_Material provided_

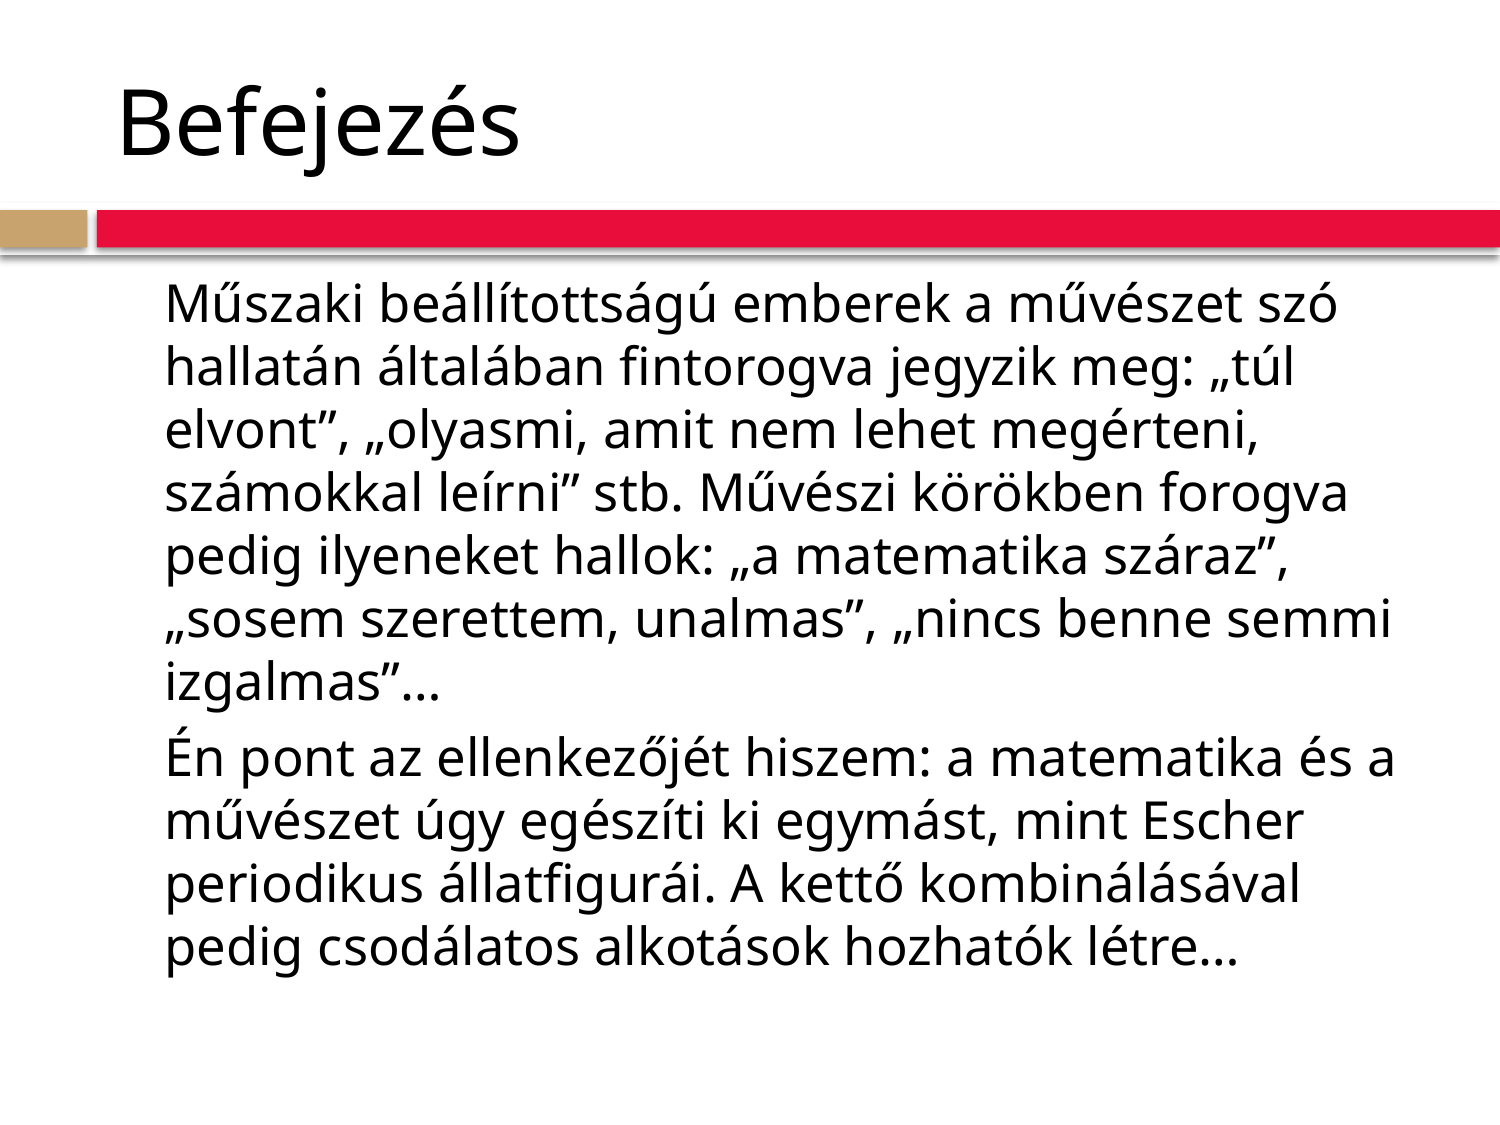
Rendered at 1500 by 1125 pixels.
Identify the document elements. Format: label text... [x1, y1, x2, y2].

title Befejezés [100, 37, 1438, 200]
list Műszaki beállítottságú emberek a művészet szó hallatán általában fintorogva jegyzik meg: „túl elvont”, „olyasmi, amit nem lehet megérteni, számokkal leírni” stb. Művészi körökben forogva pedig ilyeneket hallok: „a matematika száraz”, „sosem szerettem, unalmas”, „nincs benne semmi izgalmas”… Én pont az ellenkezőjét hiszem: a matematika és a művészet úgy egészíti ki egymást, mint Escher periodikus állatfigurái. A kettő kombinálásával pedig csodálatos alkotások hozhatók létre… [100, 262, 1438, 1000]
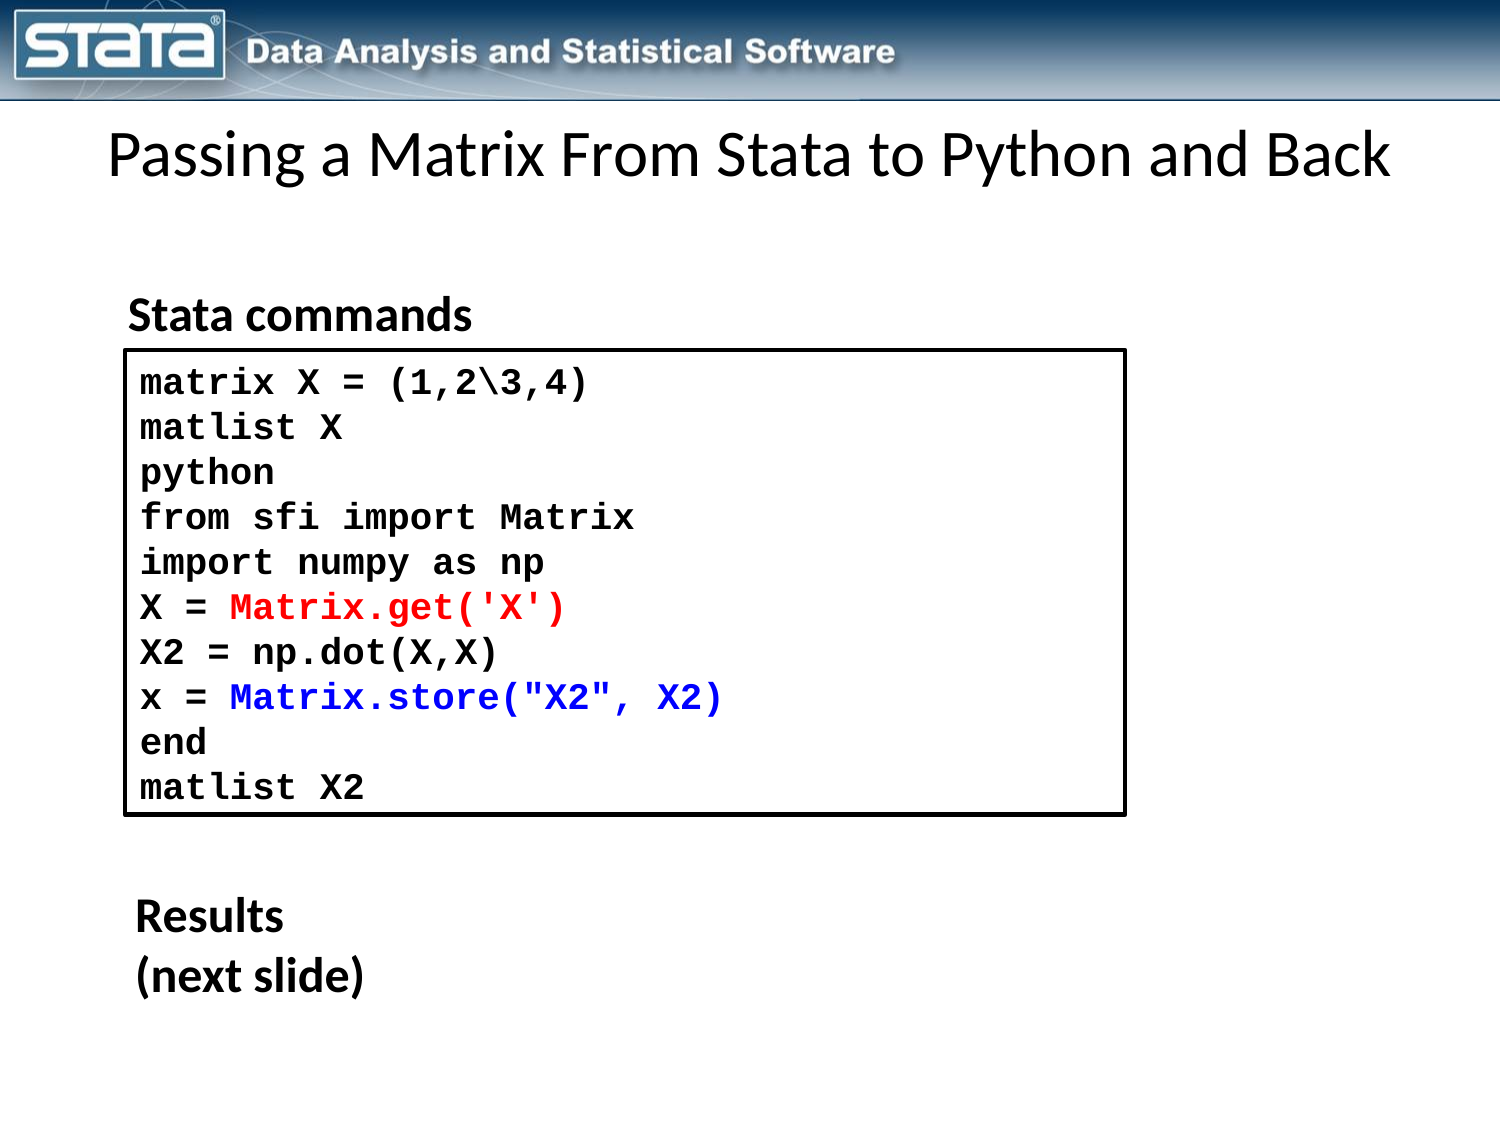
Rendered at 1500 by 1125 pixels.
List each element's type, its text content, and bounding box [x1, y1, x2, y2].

text_box Results (next slide) [120, 874, 381, 1010]
text_box Stata commands [113, 274, 488, 350]
text_box matrix X = (1,2\3,4) matlist X python from sfi import Matrix import numpy as np X = Matrix.get('X') X2 = np.dot(X,X) x = Matrix.store("X2", X2) end matlist X2 [125, 349, 1125, 815]
picture [0, 0, 1500, 99]
title Passing a Matrix From Stata to Python and Back [0, 99, 1500, 200]
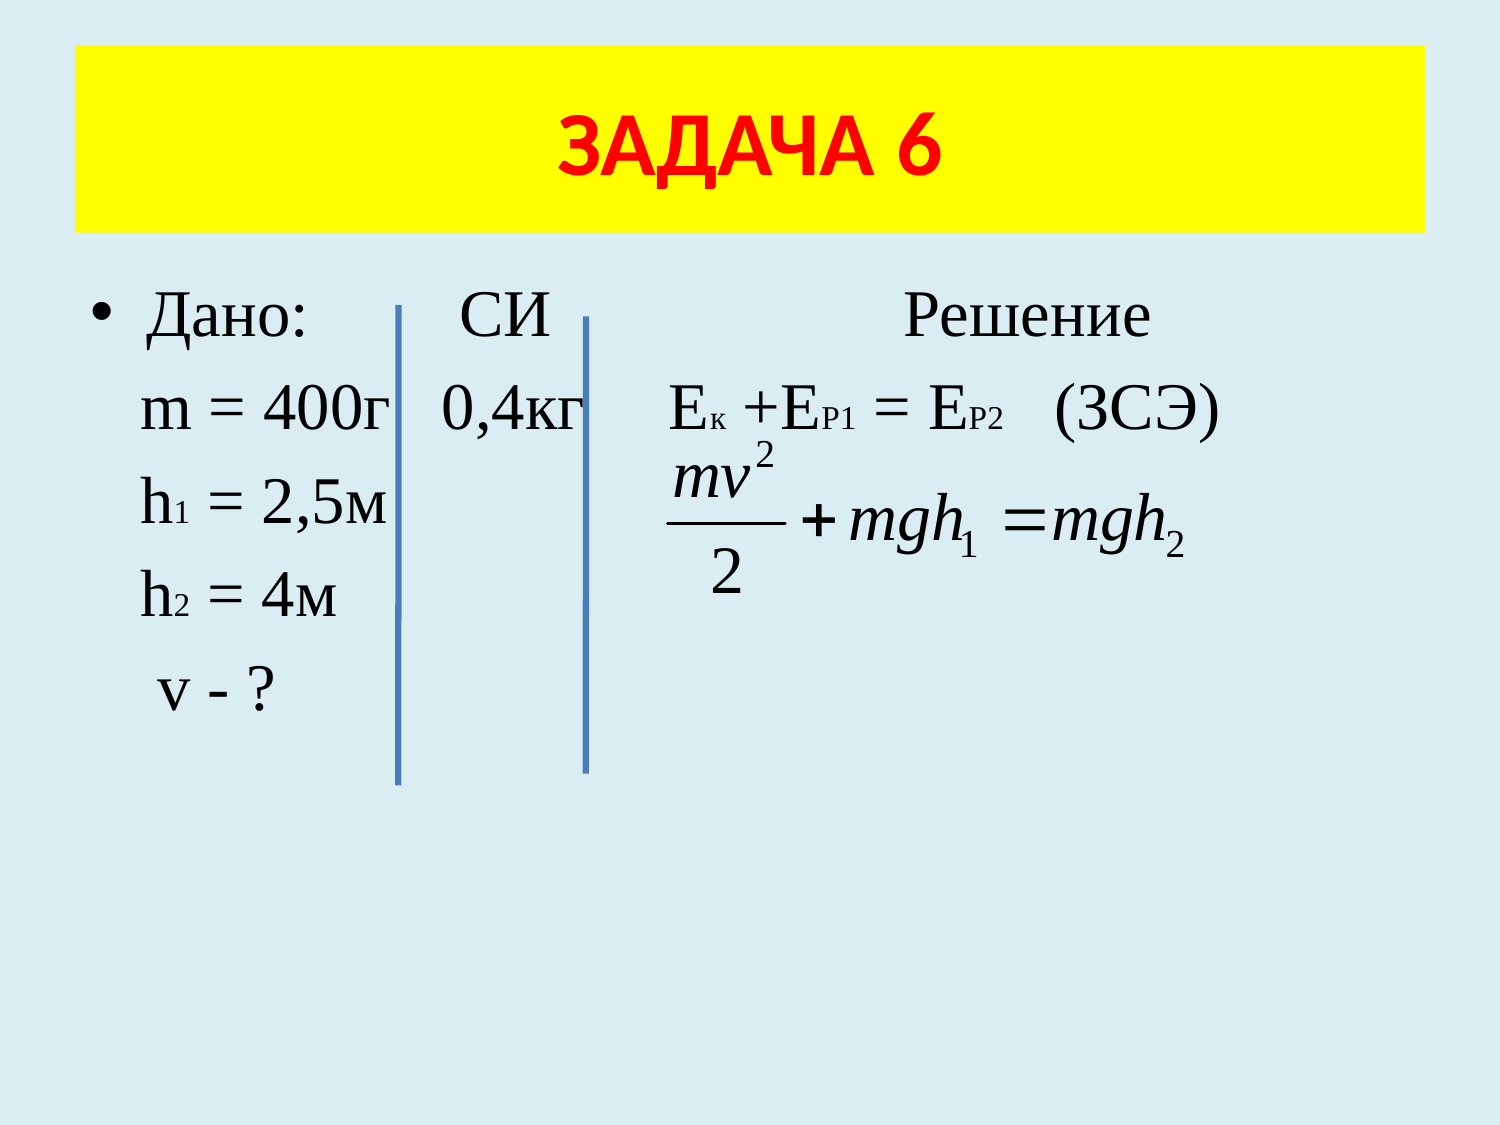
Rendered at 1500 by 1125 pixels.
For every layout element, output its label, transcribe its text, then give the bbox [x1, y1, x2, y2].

title ЗАДАЧА 6 [75, 45, 1425, 233]
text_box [655, 421, 1200, 609]
list Дано: СИ Решение m = 400г 0,4кг Ек +ЕР1 = ЕР2 (ЗСЭ) h1 = 2,5м h2 = 4м v - ? [75, 262, 1425, 1032]
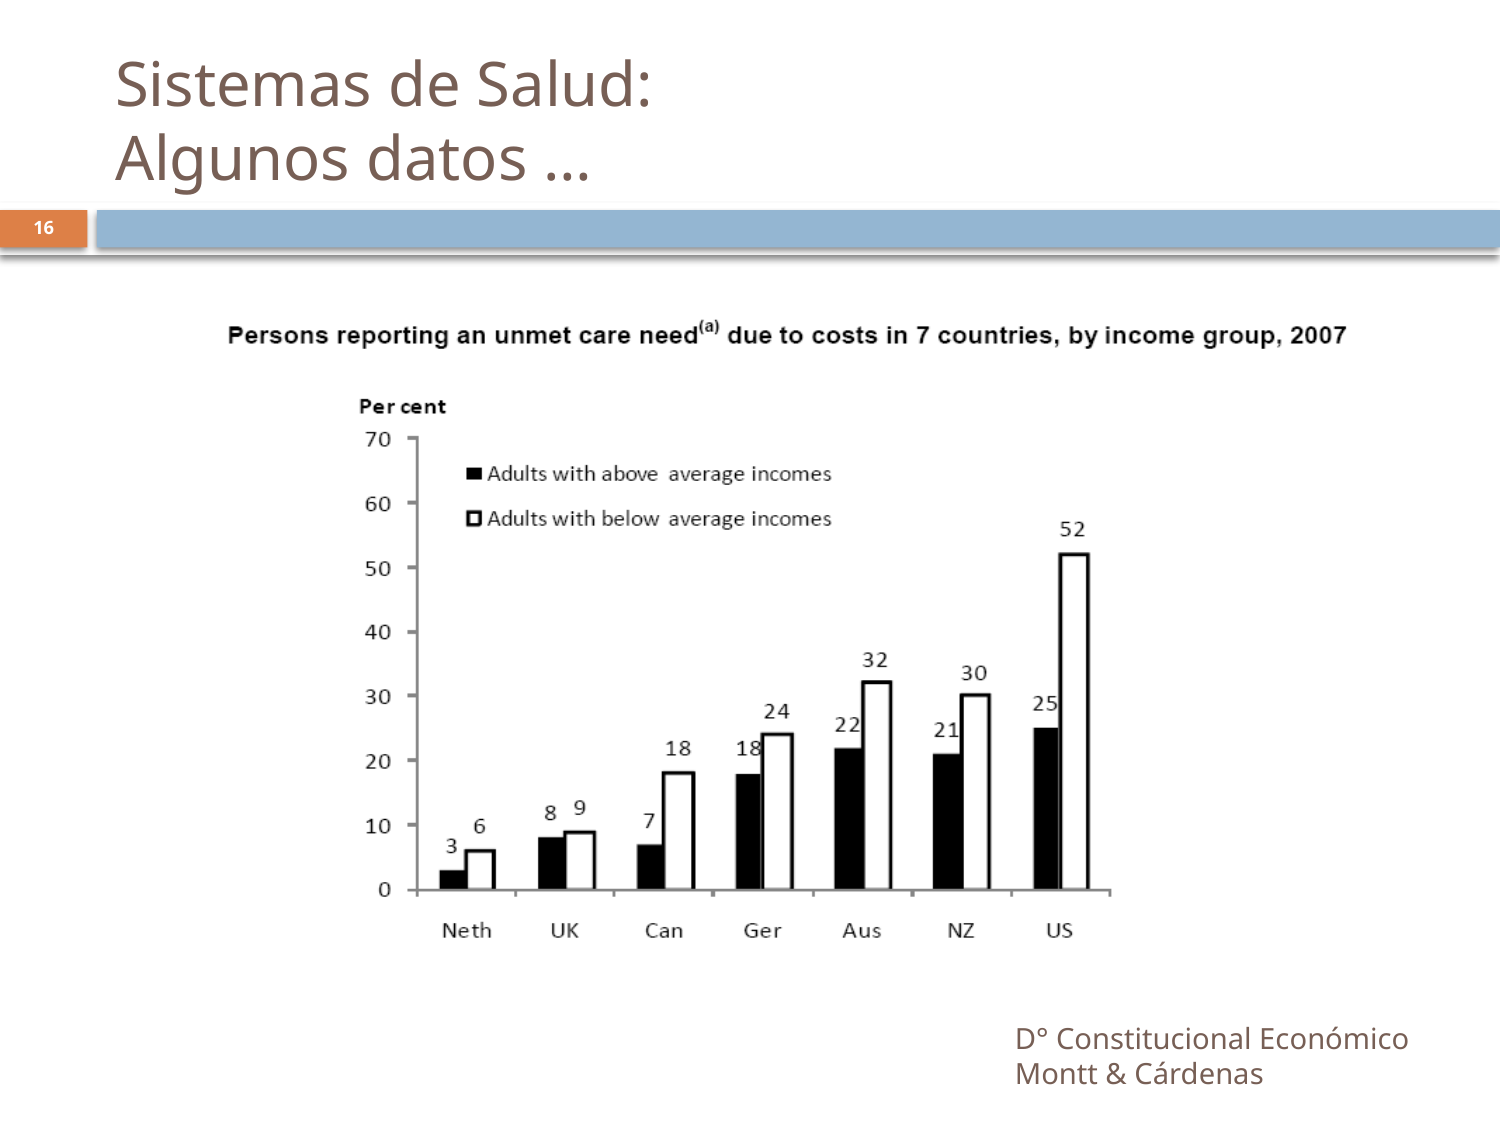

_Job_
Quote the listing above in full, except for the pictures.

_Answer box_
Rendered at 1500 by 1125 pixels.
Identify the document elements. Format: label text... [x1, y1, x2, y2].

title Befejezés [100, 37, 1438, 200]
list Műszaki beállítottságú emberek a művészet szó hallatán általában fintorogva jegyzik meg: „túl elvont”, „olyasmi, amit nem lehet megérteni, számokkal leírni” stb. Művészi körökben forogva pedig ilyeneket hallok: „a matematika száraz”, „sosem szerettem, unalmas”, „nincs benne semmi izgalmas”… Én pont az ellenkezőjét hiszem: a matematika és a művészet úgy egészíti ki egymást, mint Escher periodikus állatfigurái. A kettő kombinálásával pedig csodálatos alkotások hozhatók létre… [100, 262, 1438, 1000]
Rendered at 1500 by 1125 pixels.
List each element's type, its text content, and bounding box [x1, y1, x2, y2].

text_box Results (next slide) [120, 874, 381, 1010]
text_box Stata commands [113, 274, 488, 350]
text_box matrix X = (1,2\3,4) matlist X python from sfi import Matrix import numpy as np X = Matrix.get('X') X2 = np.dot(X,X) x = Matrix.store("X2", X2) end matlist X2 [125, 349, 1125, 815]
picture [0, 0, 1500, 99]
title Passing a Matrix From Stata to Python and Back [0, 99, 1500, 200]
Rendered at 1500 by 1125 pixels.
For every layout element, output its label, transcribe its text, then give the bbox [x1, y1, x2, y2].

title ЗАДАЧА 6 [75, 45, 1425, 233]
text_box [655, 421, 1200, 609]
list Дано: СИ Решение m = 400г 0,4кг Ек +ЕР1 = ЕР2 (ЗСЭ) h1 = 2,5м h2 = 4м v - ? [75, 262, 1425, 1032]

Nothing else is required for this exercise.